Scan the listing below for the string "Mills" and copy each line where it turns up.

-- Opening Marker --

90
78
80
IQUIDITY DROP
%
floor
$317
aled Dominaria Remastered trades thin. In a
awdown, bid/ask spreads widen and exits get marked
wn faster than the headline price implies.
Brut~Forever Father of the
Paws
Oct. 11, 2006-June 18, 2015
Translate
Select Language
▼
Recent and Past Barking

-- Closing Marker --
-- Opening Marker --

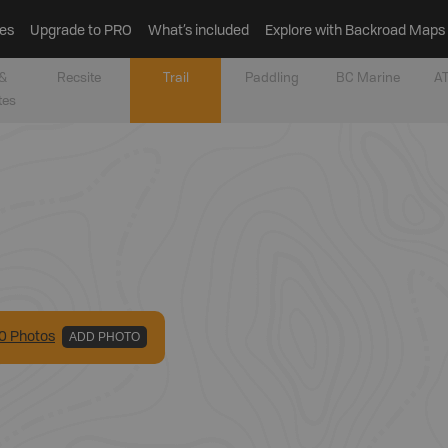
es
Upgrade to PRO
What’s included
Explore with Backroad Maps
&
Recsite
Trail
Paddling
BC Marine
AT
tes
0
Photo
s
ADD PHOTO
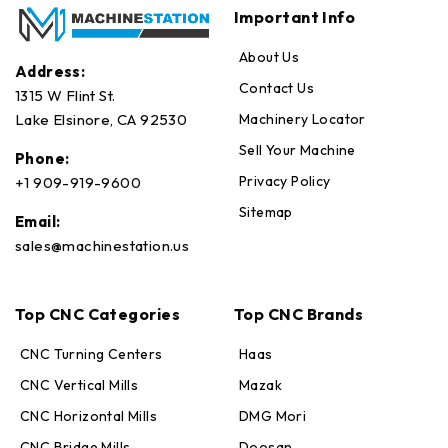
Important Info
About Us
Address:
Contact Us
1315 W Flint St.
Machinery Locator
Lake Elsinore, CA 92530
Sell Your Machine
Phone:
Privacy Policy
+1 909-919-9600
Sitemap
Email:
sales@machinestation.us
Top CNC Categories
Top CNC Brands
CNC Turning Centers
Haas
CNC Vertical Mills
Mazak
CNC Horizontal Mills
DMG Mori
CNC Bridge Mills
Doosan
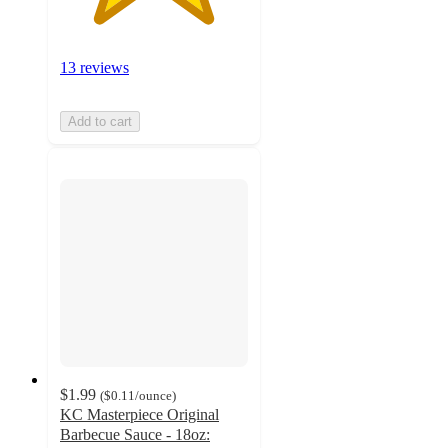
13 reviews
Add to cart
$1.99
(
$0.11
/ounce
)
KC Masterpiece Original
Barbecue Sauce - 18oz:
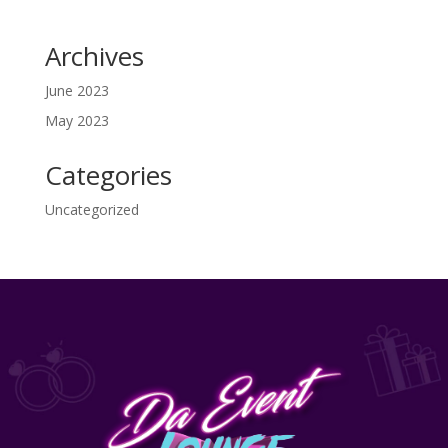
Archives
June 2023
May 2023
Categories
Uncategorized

-- Closing Marker --

● **Result of the exercise**
CNC Vertical Mills
CNC Horizontal Mills
CNC Bridge Mills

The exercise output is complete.